Listening to Nixon’s concession speech, I couldn’t help but think about Serena Williamswho made headlines last weekend when she got into a heated exchange with an umpire that cost her a game and $17,000 in fines. Williams, like Nixon, was acutely aware of what her individual anger could mean for other women.

“I just feel like the fact that I have to go through this is just an example for the next person that has emotions, and that want to express themselves, and want to be a strong woman,” Williams said during a press conference soon after the match ended. “They’re going to be allowed to do that because of today. Maybe it didn’t work out for me, but it’s going to work out for the next person.”

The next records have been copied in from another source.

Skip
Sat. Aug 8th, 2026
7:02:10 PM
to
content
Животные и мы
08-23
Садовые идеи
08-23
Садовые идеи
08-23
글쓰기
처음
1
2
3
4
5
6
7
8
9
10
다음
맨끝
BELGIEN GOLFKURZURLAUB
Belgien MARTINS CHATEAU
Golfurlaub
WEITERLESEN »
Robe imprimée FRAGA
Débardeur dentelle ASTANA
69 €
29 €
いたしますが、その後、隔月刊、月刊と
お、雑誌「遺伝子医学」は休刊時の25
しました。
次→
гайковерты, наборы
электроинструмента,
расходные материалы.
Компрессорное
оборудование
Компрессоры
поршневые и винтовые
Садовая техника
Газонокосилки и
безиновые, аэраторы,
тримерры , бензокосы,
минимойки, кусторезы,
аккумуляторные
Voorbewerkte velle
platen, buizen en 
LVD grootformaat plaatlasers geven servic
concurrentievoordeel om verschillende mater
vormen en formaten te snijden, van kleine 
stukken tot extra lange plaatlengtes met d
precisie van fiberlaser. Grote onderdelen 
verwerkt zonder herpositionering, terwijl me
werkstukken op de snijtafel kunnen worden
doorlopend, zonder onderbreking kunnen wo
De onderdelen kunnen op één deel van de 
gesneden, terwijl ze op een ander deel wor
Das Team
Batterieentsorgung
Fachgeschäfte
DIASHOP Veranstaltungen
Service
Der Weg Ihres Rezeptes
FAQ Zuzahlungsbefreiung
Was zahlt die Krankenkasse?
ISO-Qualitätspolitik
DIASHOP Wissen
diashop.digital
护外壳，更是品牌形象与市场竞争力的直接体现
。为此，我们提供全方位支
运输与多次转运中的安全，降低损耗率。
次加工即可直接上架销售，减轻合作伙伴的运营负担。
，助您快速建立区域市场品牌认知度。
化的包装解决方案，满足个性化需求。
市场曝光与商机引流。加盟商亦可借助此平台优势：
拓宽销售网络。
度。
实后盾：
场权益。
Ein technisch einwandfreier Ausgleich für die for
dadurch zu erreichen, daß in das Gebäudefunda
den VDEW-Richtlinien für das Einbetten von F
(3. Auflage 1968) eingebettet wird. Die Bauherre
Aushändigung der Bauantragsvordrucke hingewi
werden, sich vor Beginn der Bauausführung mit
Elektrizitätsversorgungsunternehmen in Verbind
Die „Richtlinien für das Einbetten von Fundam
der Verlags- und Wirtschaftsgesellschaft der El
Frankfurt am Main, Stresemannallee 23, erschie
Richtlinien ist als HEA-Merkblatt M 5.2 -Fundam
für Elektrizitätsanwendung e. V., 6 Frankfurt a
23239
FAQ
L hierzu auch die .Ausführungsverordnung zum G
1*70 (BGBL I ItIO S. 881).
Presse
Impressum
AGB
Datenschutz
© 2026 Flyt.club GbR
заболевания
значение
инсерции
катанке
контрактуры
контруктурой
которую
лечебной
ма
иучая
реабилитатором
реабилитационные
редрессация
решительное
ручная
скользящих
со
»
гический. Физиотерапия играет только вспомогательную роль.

There is a certain indignity to the idea that these extraordinary women must make their anger really mean something. Men can just rage, with no particular care or purpose, and be lauded for it. Their anger is their genius, their power — evidence of a great fire within. But for women, particularly women of color, openly expressed anger can still come at a steep cost. And afterward, custom requires that it be transfigured into something socially useful. Think of Williams saying afterward that she’s “fighting for women’s rights and for women’s equality.”  

But as was clear Thursday night, this thing we require of women, this consecration of their rage, is fundamentally a political act. We are in the midst of, as Traister puts it, the “reemergence of women’s rage as a mass impulse.” My anger is your anger, Williams and Nixon were saying. Our anger is our bequest to the people who come after us. Movements are made of such understandings.